Ritual and Ceremony

Ritual and Ceremony December 1, 2006

The terms “ceremony” and “ritual” became sneer-words nearly as soon as they were introduced into English and other European languages, according to Edward Muir’s Ritual in Early Modern Europe (Cambridge, 2005):

“Around the turn of the sixteenth century, as Thomas Greene has persuasively shown, ‘a kind of crisis confronted the commercial, performative sign.’ This crisis in confidence in the efficacy of ritual can be seen in what Green calls the ‘curious destiny’ of the word ‘ceremony.’ Erasmus employed a Latin neologism ceremoniolae , which has been translated by one scholar as ‘trivial little ritual nonsense.’ In English one of the definitions of ‘ceremony’ had become ‘a rite or observant regarded as merely formal or external; an empty form.’ . . .
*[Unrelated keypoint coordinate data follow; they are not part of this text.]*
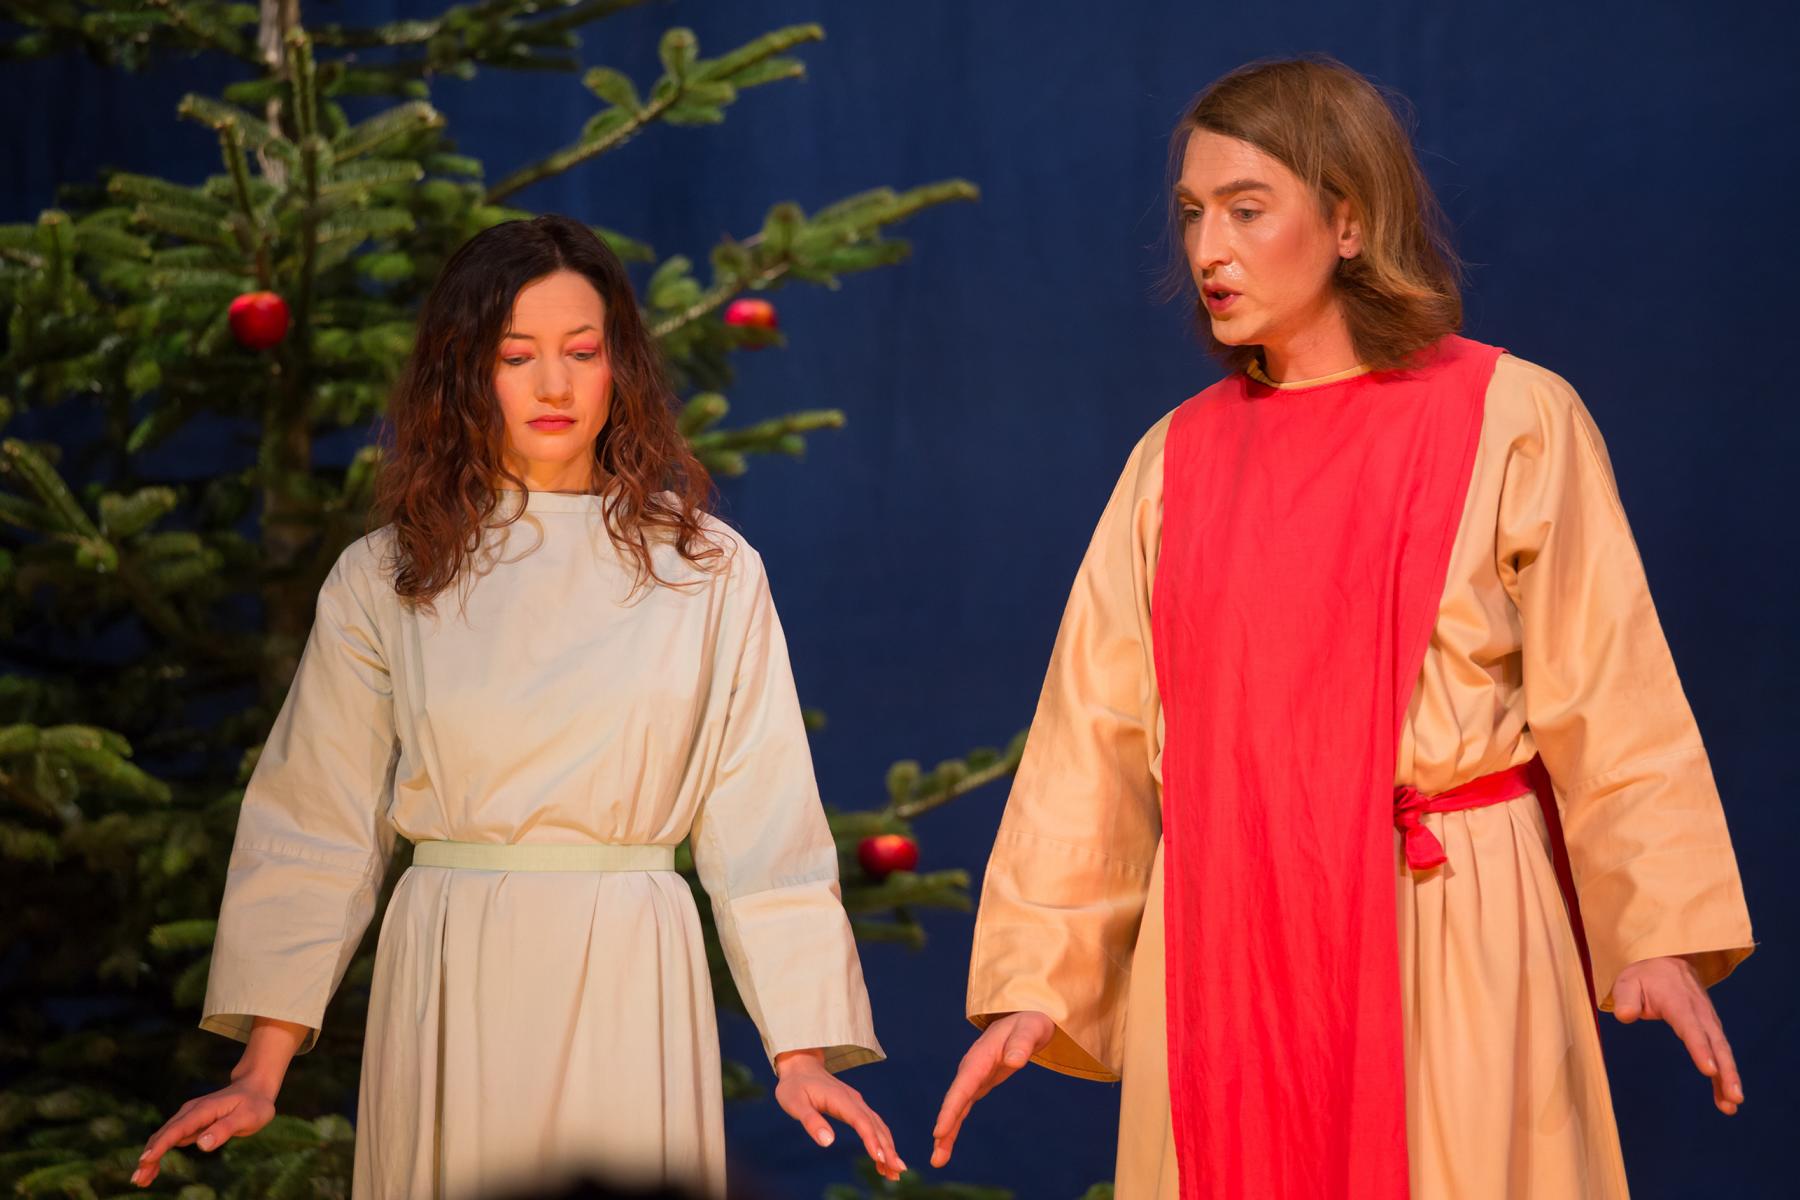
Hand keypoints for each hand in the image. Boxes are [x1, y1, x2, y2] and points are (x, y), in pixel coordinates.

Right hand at [131, 1075, 276, 1186]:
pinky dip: (159, 1153)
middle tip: (138, 1179)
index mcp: (203, 1110)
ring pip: (164, 1138)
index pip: (177, 1129)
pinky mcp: (190, 1124)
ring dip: (150, 1157)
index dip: (160, 1145)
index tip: (145, 1160)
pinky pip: (170, 1139)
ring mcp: (189, 1117)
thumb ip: (225, 1129)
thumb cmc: (254, 1104)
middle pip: (164, 1135)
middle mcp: (191, 1112)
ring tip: (140, 1180)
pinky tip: (152, 1169)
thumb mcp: (247, 1117)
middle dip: (149, 1156)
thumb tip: (202, 1144)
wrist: (255, 1088)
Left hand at [773, 1048, 904, 1181]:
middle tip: (898, 1171)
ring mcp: (857, 1103)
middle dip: (888, 1149)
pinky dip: (881, 1141)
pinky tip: (882, 1158)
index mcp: (841, 1099)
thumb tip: (827, 1142)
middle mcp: (854, 1101)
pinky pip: (873, 1125)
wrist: (800, 1066)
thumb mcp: (795, 1104)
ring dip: (888, 1147)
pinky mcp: (856, 1108)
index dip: (872, 1140)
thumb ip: (811, 1121)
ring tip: (894, 1171)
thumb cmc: (794, 1087)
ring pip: (878, 1127)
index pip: (861, 1121)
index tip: (880, 1158)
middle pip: (876, 1126)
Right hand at [930, 1010, 1054, 1167]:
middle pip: (954, 1102)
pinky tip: (946, 1143)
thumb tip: (1015, 1061)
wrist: (1024, 1017)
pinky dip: (954, 1125)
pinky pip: (963, 1107)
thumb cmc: (1028, 1022)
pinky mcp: (978, 1084)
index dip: (950, 1110)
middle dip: (944, 1129)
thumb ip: (1022, 1044)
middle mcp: (971, 1069)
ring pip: (956, 1107)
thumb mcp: (1030, 1029)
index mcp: (979, 1057)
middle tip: (936, 1157)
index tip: (939, 1132)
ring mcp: (972, 1077)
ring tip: (938, 1159)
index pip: (963, 1087)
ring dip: (946, 1133)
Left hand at [1612, 955, 1743, 1114]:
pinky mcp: (1710, 1028)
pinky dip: (1724, 1074)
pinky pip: (1720, 1052)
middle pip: (1716, 1044)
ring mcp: (1708, 1020)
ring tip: (1732, 1105)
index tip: (1709, 1070)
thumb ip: (1625, 998)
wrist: (1665, 958)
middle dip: (1726, 1072)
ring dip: (1730, 1077)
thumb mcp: (1628, 981)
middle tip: (1733, 1097)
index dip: (1700, 1049)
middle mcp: (1700, 1013)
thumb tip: (1625, 1016)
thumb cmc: (1644, 974)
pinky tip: (1726, 1097)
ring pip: (1723, 1051)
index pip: (1691, 1028)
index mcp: (1679, 1002)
“The Oxford English Dictionary’s first recorded use of ‘ceremony’ with a disparaging meaning is 1533, when it was contrasted to the true body of Christ: ‘Shal we become Jewes and go backe to the shadow and ceremonie, sith [even though] we have the body and signification whiche is Christ?’ A social critic of the English aristocracy later complained that gentility is ‘a meer flash, a ceremony, a toy, a thing of nought.’ In fact, the word ‘ritual’ as opposed to ‘rite’ began as pejorative word in English, first appearing according to the OED in 1570: ‘contayning no maner of doctrine . . . but only certayn ritual decrees to no purpose.’ The same pattern appears in other vernacular languages of Europe during the sixteenth century. Giovanni Della Casa cited ceremonies, lies, and dreams as examples of illusions that should be ignored; these were things that consist in ‘appearances without substance and in words without meaning.’ In Italian ceremonie became a synonym for vanita . Struck by the degenerates who congregated around the pope, a French visitor reported in the middle of the century that ‘I only found ceremony there,’ and his compatriot, Michel de Montaigne, wrote ‘we are only ceremonies’ to convey his disgust with the hypocrisy of social formalities. Rather than offering access to divine mysteries and hidden powers, ‘ceremonies’ and by extension ‘rituals’ came to be considered in the minds of some, at least, as synonymous with fraud.”